Plan for 16.5 Percent Tax On Fruits and Vegetables in Israel


menachem-lubinskyBy Menachem Lubinsky
There is a plan in Israel to levy a 16.5 percent value added tax on fruits and vegetables. Like other world economies, Israel is looking for new sources of revenues to deal with the effects of a recession. The feeling is that this will be enforceable only in supermarkets and in many independents, creating a huge “black market” for fruits and vegetables. Said Rami Mandel, CEO of the Coop Israel supermarket chain, “We are expecting a massive transfer of customers to switch from buying at regular supermarket chains, which pay taxes and employ thousands of people, to buying at markets where prices change by the hour. As a result, we could see profits from sales of fruits and vegetables drop by 20 percent.” Produce sales account for 13% of supermarket business, Mandel said.

As part of the 2009-2010 budget deal, which was approved by the cabinet, the government seeks to raise VAT on goods from 15.5% to 16.5% starting this July and levy VAT on fruit and vegetables, which until now were exempt.

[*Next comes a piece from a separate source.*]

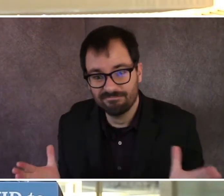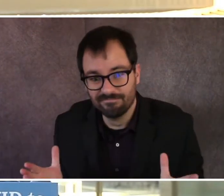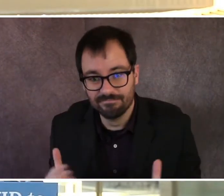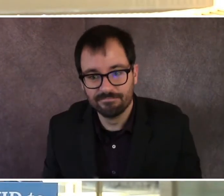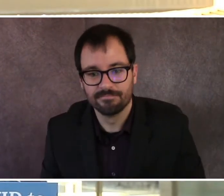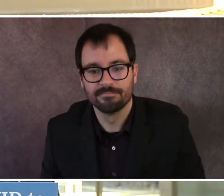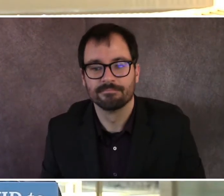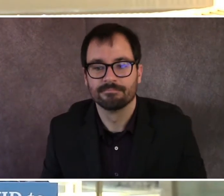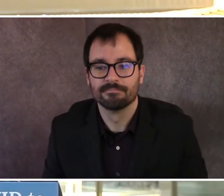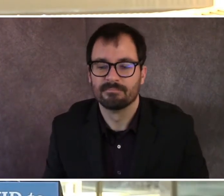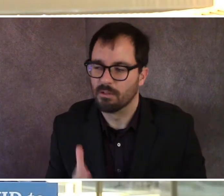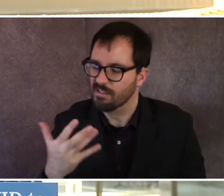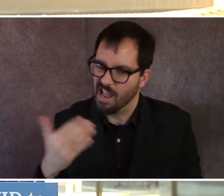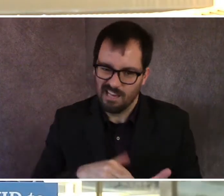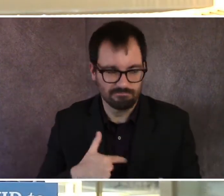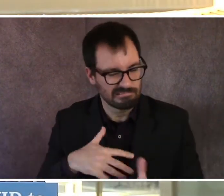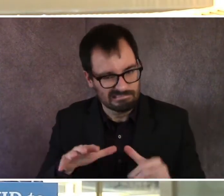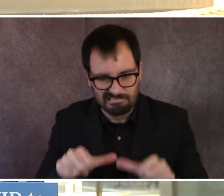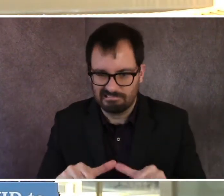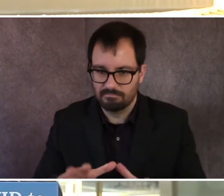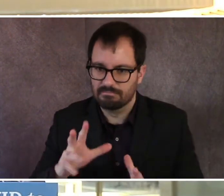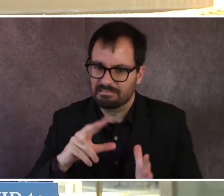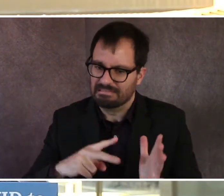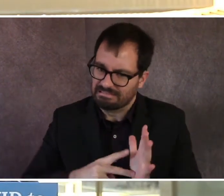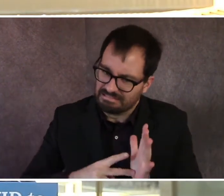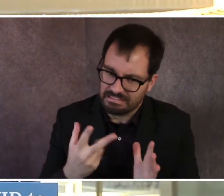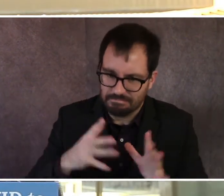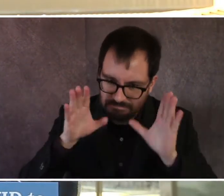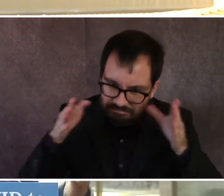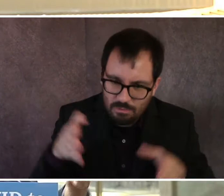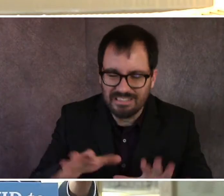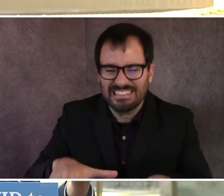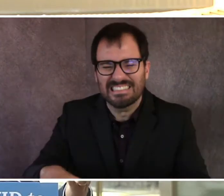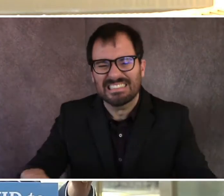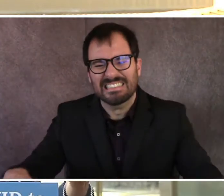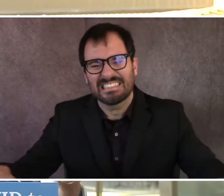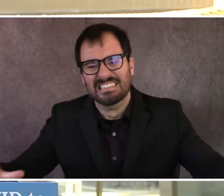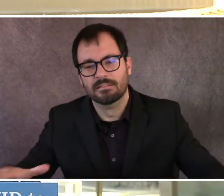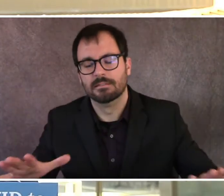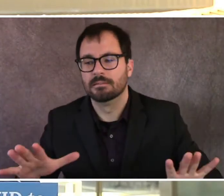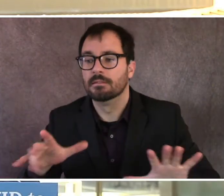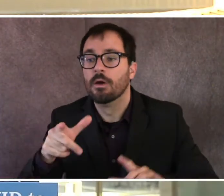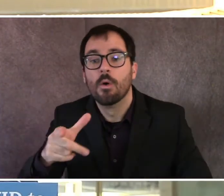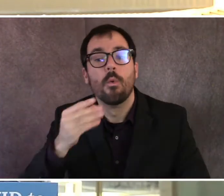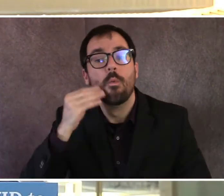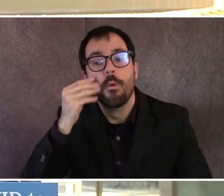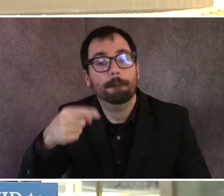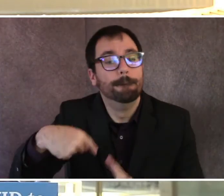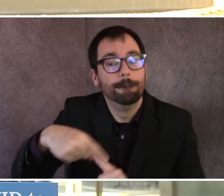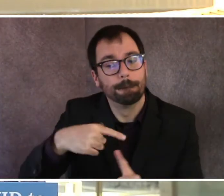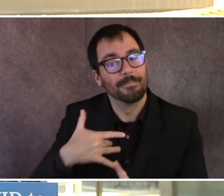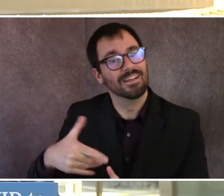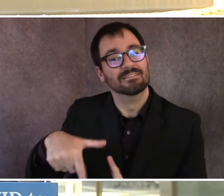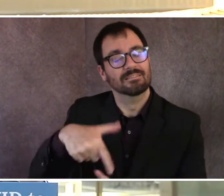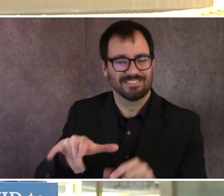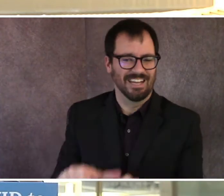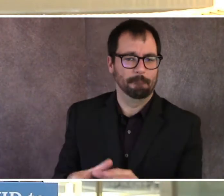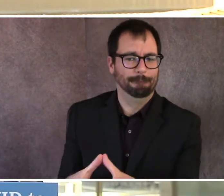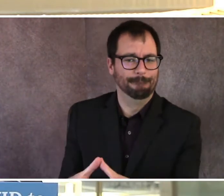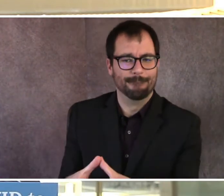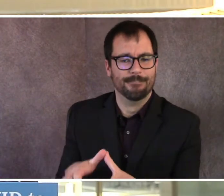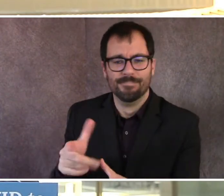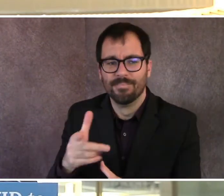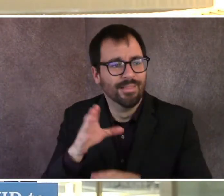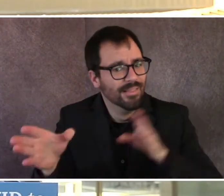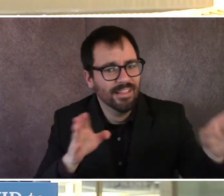being around folks that you live with that are in your home, not spending time with extended family, um, in, in, in quarters where you can socially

This plan does not make sense to some of my friends in the food industry in Israel. They are particularly concerned over its effect on the many poor Jews who buy kosher. They also argue that it will have a damaging effect on Israel’s supermarkets. Today, more than 60% of produce is sold in supermarkets, but if Israelis learn to shop for fruits and vegetables in open-air markets, the supermarkets will be the losers. Meir Yifrah, of the Fruit and Vegetables Association says “The damage to fruit and vegetable growers, and to the agricultural sector as a whole, is estimated at hundreds of millions of shekels, which the sector, in a time of an economic crisis, cannot absorb.” My sources tell me that this proposal will fail in the Knesset. I hope it does because it just does not make any sense in any economy, but particularly now.